Preprocessing
The dataframe was next preprocessed.
Cleaning
Columns and rows with more than 10% missing values were dropped:
missing_values = stocks.isna().sum()
cols_to_drop = missing_values[missing_values > 400].index
stocks = stocks.drop(cols_to_drop, axis=1)
missing_values = stocks.isna().sum(axis=1)
rows_to_drop = missing_values[missing_values > 20].index
stocks = stocks.drop(rows_to_drop)
Current Price is taken as the maximum of all current price columns, while Market Capitalization is taken as the mean of all Market Capitalization columns from merging the dataframes.
This is to prevent underestimating the current price and overestimating the budget and growth of stocks.
price_cols = [col for col in stocks.columns if col.startswith("Current Price")]
market_cap_cols = [col for col in stocks.columns if col.startswith("Market Capitalization")]
stocks['Current Price Final'] = stocks[price_cols].max(axis=1, skipna=True)
stocks["Market Capitalization Final"] = stocks[market_cap_cols].mean(axis=1, skipna=True)
Splitting
Dataframe was split into predictor and target variables. t_1_price is taken as the target variable and all the others along with current price are predictor variables. The methodology is to fit a model on this, replace current price with t_1_price and predict t_2_price to get an estimate of growth in stocks.

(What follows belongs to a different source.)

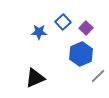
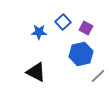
purple square: rotated 16 degrees counterclockwise
blue hexagon: rotated 10 degrees clockwise
black triangle: moved 1 px right, 6 px up; rotated 50 degrees clockwise
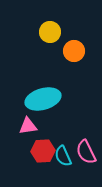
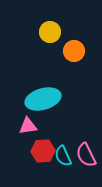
pink semicircle: moved 3 px down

x, y = stocks.drop(["t_1_price"], axis=1), stocks["t_1_price"]
Encoding
Categorical features were detected:
stocks.select_dtypes(exclude=['int', 'float']).columns
Name, BSE Code, NSE Code and Join Key were dropped. Industry was label encoded:
from sklearn.preprocessing import LabelEncoder
x = x.drop(["Name", "BSE Code", "NSE Code", "join_key"], axis=1)
encoder = LabelEncoder()
x['Industry'] = encoder.fit_transform(x['Industry'])
Imputation
Iterative Imputer is used to impute the missing values of the rest of the columns.

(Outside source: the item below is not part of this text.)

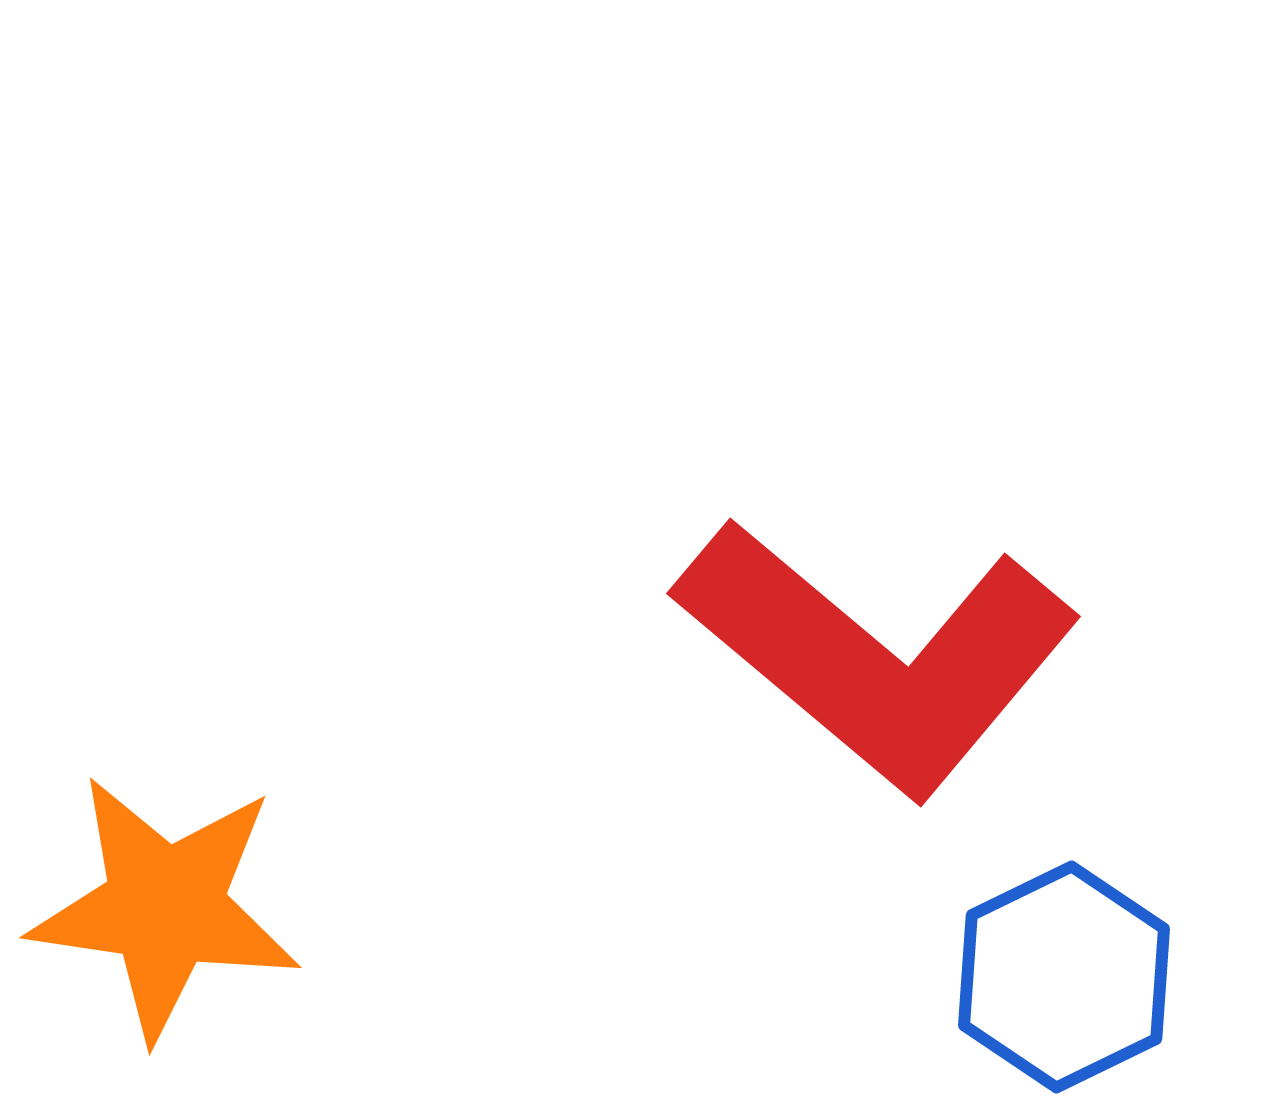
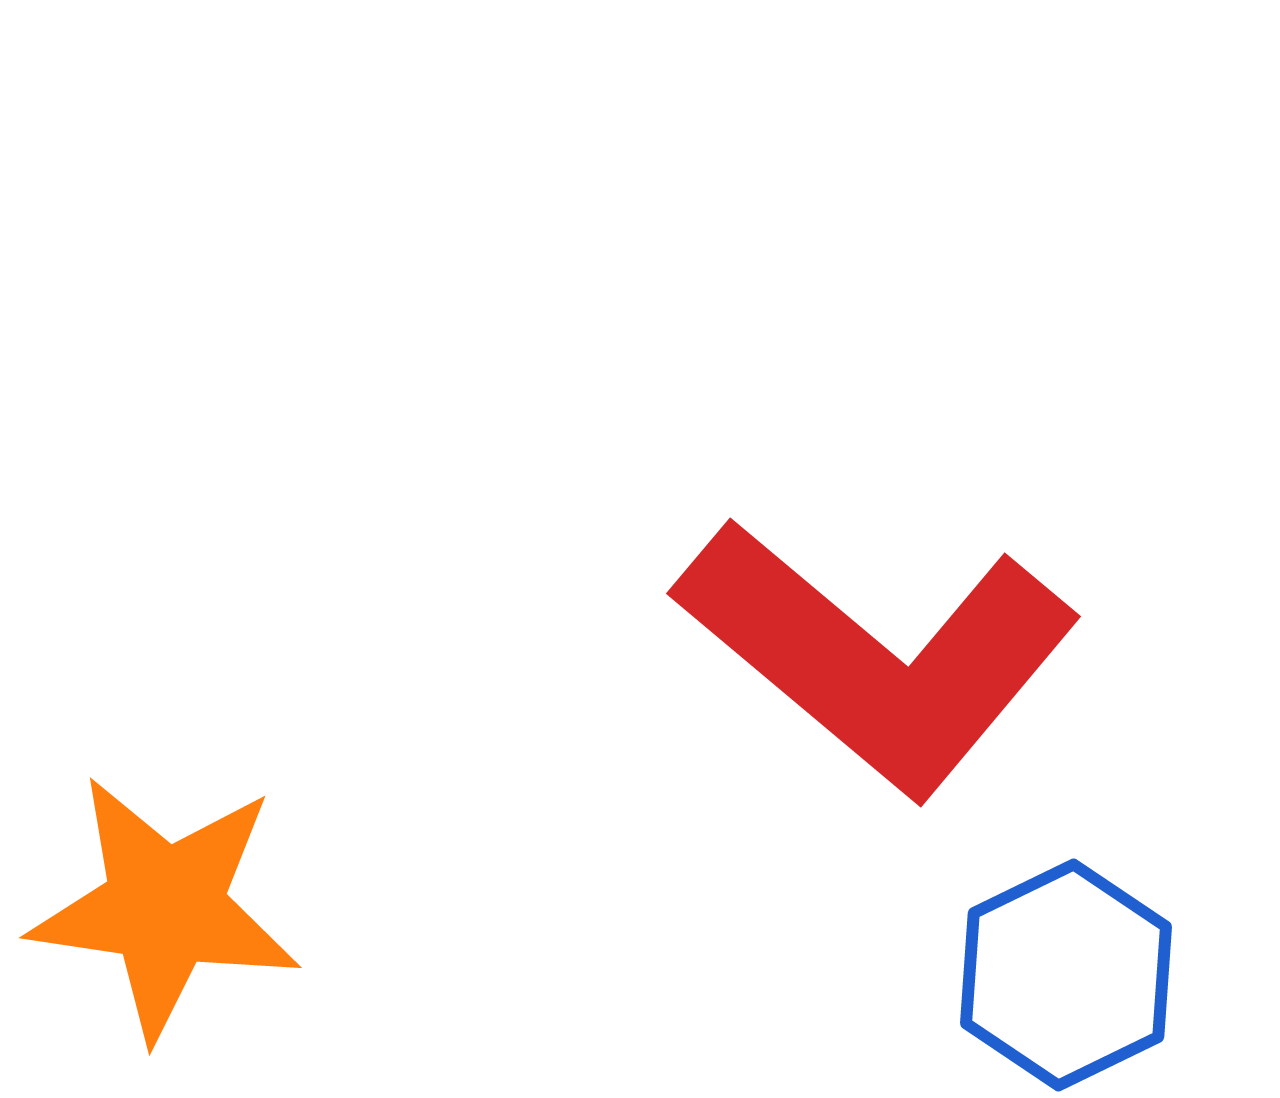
blue hexagon: moved 2 px right, 2 px up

from sklearn.experimental import enable_iterative_imputer
from sklearn.impute import IterativeImputer
imputer = IterativeImputer(random_state=42)
x = pd.DataFrame(imputer.fit_transform(x), columns=x.columns)

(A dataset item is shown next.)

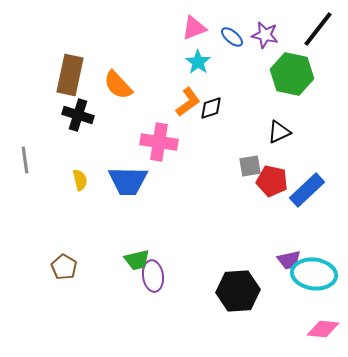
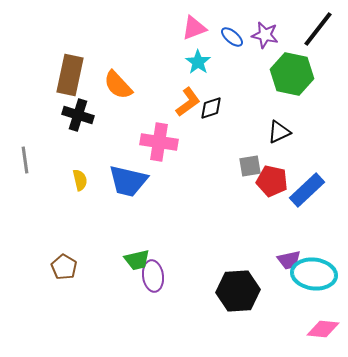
blue trapezoid: rotated 12 degrees clockwise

Finally, the Graham Number is computed as square root of 22.5 times of EPS multiplied by Book Value per share.
This is because originally the column had more than 400 missing values and was dropped.
The new column still has NaN values because EPS multiplied by Book Value may be negative, in which case the square root is undefined. In such situations, Graham Number is made 0.
x["Graham"] = (22.5 * x["EPS"] * x["Book value"]) ** 0.5
x.Graham.fillna(0, inplace=True)
The dataset is now preprocessed and ready for modelling.